Wednesday, July 13, 2005

Medicine Anyone Can Administer (Column Version)

Not long ago, a friend told me about a conversation he'd had with a relative. The relative had been given discouraging news about his health.

My friend told him, "I'll pray for you and I'll make sure our congregation does too." The relative laughed and asked, "And you think that's going to accomplish something?"

Thirty years ago, I might have asked the same question. I considered myself an atheist then. I thought that prayer was like talking to yourself.

But in the years since I've become a Christ-Follower, I've seen too much confirmation of the power of prayer to think that. I've seen people's lives changed. I've seen what can only be characterized as miracles, whether in people's physical health, their mental outlooks, or relationships, all after prayer. Coincidence? Maybe. But paraphrasing one observer, I’ve found that the more I pray, the more coincidences happen.

Dr. Larry Dossey, one-time chief of staff at Humana Medical Center in Dallas and a physician who's done work with the National Institutes of Health, has done much to familiarize the public with scientific inquiry into the effects of prayer on people's physical well-being.
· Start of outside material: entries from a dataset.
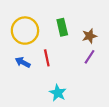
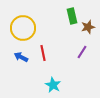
green rectangle: (62, 27) -> (72, 16), moved
brown star: (90, 36) -> (88, 27), moved

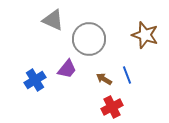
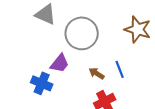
blue cross: (35, 80) -> (42, 83), moved, turned -35

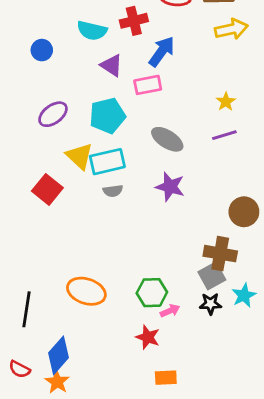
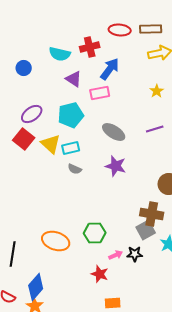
yellow star: (226, 102) -> (157, 91), moved
cyan rectangle: (107, 162) -> (71, 148), size x0.7
red square: (47, 189) -> (24, 139), moved
gray semicircle: (113, 191) -> (75, 169), turned 32
green hexagon: (152, 293) -> (95, 233), moved
black star: (210, 304) -> (135, 254), moved

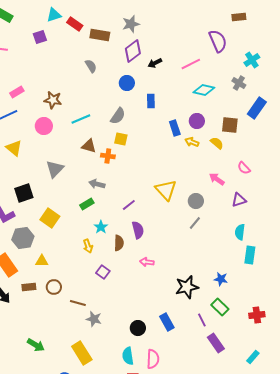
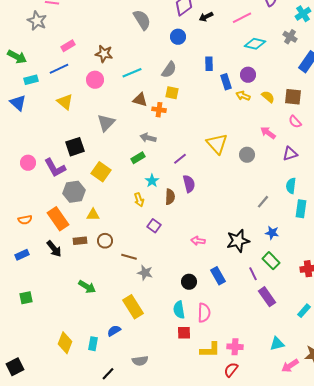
gray semicircle: (91, 66) -> (142, 20), size x1.5
blue rectangle: (151, 101) -> (209, 64), moved
brown square: (230, 125) -> (293, 97), moved
gray line: (195, 223) -> (263, 202), moved
pink arrow: (147, 262) -> (198, 241), moved
green arrow: (36, 345) -> (87, 287), moved

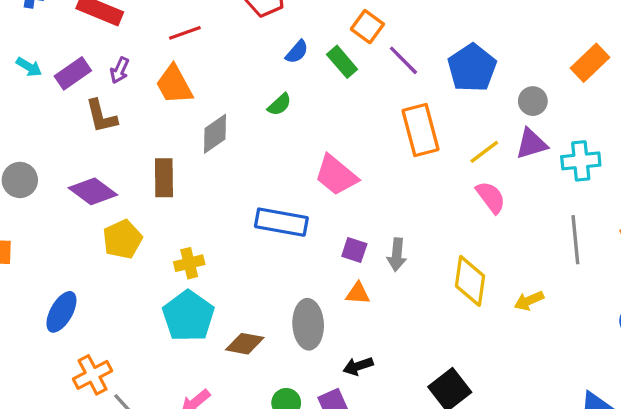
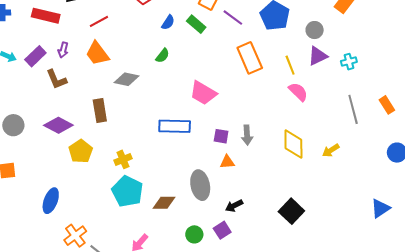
gray diamond: (215, 134) -> (126, 79), turned 55
yellow line: (484, 152) -> (290, 65), turned -66
cyan cross: (581, 161) -> (349, 62), size x0.7

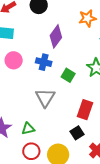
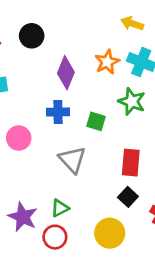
orange star: (87, 18) -> (107, 62), moved
pink circle: (14, 60) -> (19, 138), moved
red circle: (31, 151) -> (55, 237), moved

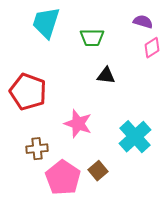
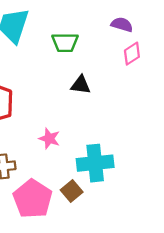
pink star: (78, 124) -> (49, 139), size x0.7
cyan cross: (135, 137) -> (95, 163), moved, turned 36

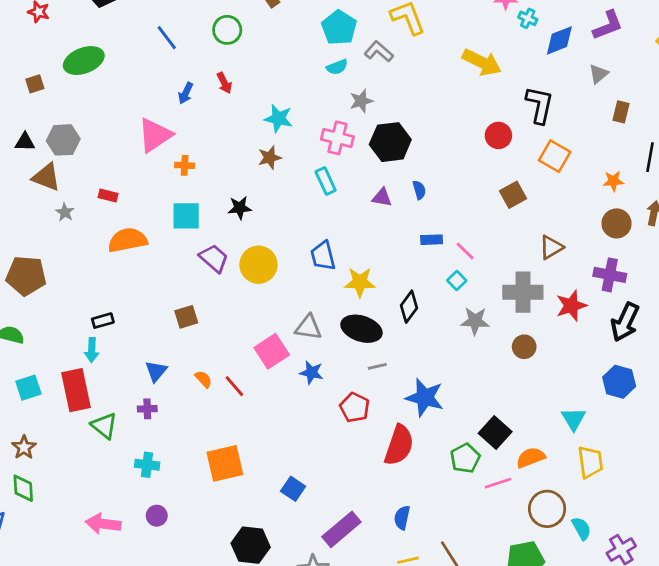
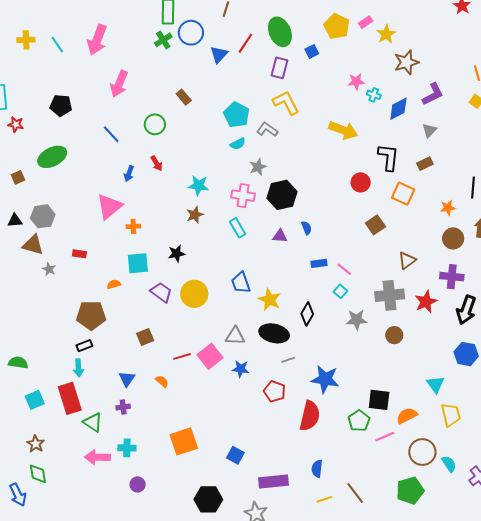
brown rectangle: (621, 112) -> (425, 164), moved, turned 56
orange semicircle: (128, 240) -> (114, 284), moved, size x0.5
brown pentagon: (26, 276) -> (91, 315), moved
yellow star: (360, 282) -> (270, 300), turned 30
red line: (234, 386) -> (182, 356), moved, turned -60
black square: (495, 433) -> (379, 400), turned -30
pink arrow: (103, 524) -> (97, 457), moved
purple rectangle: (341, 529) -> (274, 482), turned 40

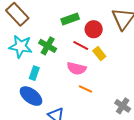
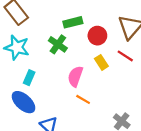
green cross: (48, 46) -> (58, 44), moved
red line: (81, 46) -> (125, 56), moved
pink semicircle: (77, 68) -> (75, 76), turned 90

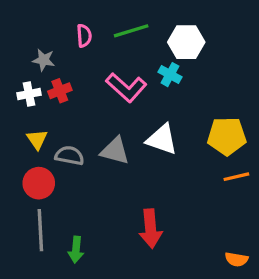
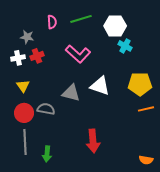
cyan cross: (170, 75) -> (125, 46), moved
gray semicircle: (70, 156) -> (46, 109), moved

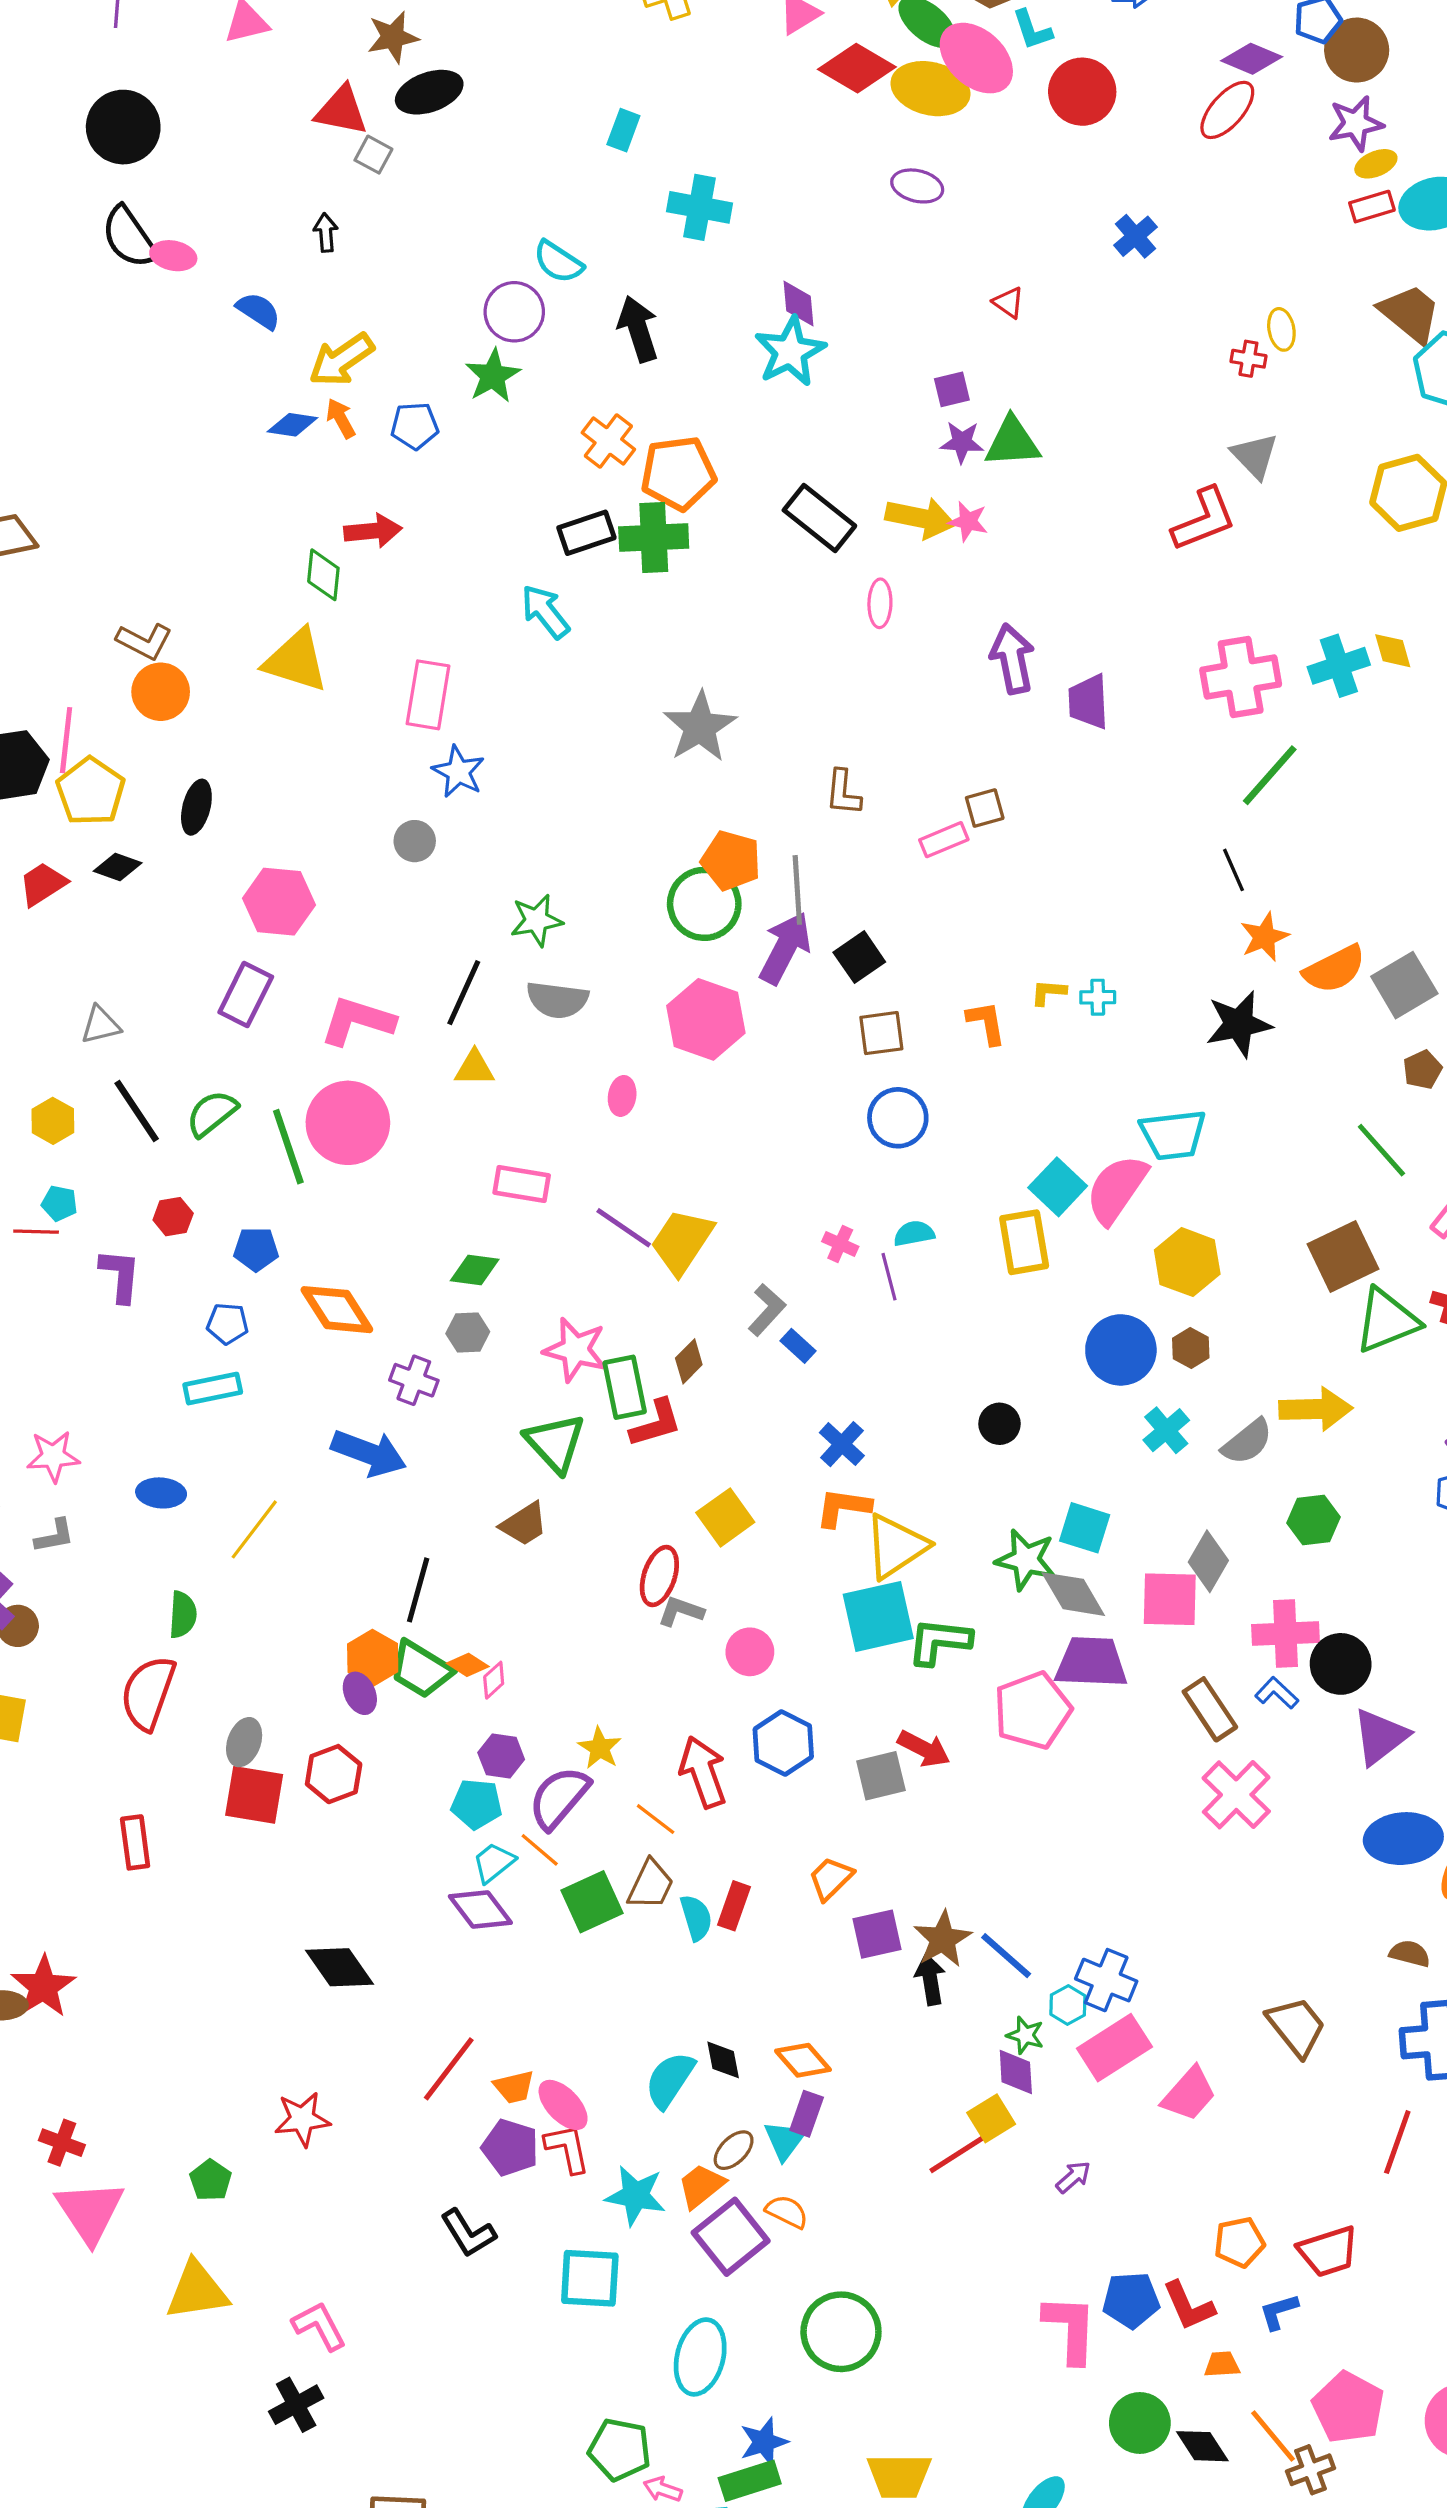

In literally hundreds of scientific studies, prayer--even prayer offered without a patient's knowledge--has been shown to help in people's recovery from all sorts of physical ailments.

My own observations over the years, admittedly not scientific, is that even in the cases of people prayed for who suffer from terminal diseases and do not recover, there is nonetheless a qualitative difference in their lives before death comes when people pray for them. These people report to me that they can sense people's prayers, God's presence, and the capacity to cope.

In the New Testament, we find Jesus promising that prayer offered in His Name will be heard and answered. Prayer "in Jesus' Name," quite simply is prayer that's consistent with Jesus' character of compassion and holiness and which, like Him on the night of His betrayal and arrest, trustingly tells God, "Your will be done."

Of course, we can bring more than just health issues to God in prayer. God cares about every facet of our lives and there is no aspect of life that can't be improved by the touch, goodness, and power of God.

Last week, a member of my congregation approached me with a situation causing him anxiety. "Could we pray about it together, Mark?" he asked. I put my arm on his shoulders and we prayed. Just putting his anxieties in God's hands made him feel better, he reported. "Now," he said, "I know things are going to be all right."

Skeptical? That's understandable. But, I invite you to tell God about your skepticism and then dare to pray about your concerns for others and for yourself.

In his book, Prayer is Good Medicine, Larry Dossey tells an interesting story:

“A few years ago I was having dinner with Paulos Mar Gregorios, who was then president of the World Council of Churches. Across the table was a contentious young woman who was intent on picking an argument with him. Deliberately trying to provoke a confrontation, she proclaimed, "I don't believe in God!" Dr. Gregorios responded with a compassionate, loving smile, and said gently, "Don't worry. If you need to, you will!" Prayer is like that. When we need to pray, we will.”

Or maybe, if we won't, someone will have the same compassion for us that my friend had for his sick relative and they will pray for us.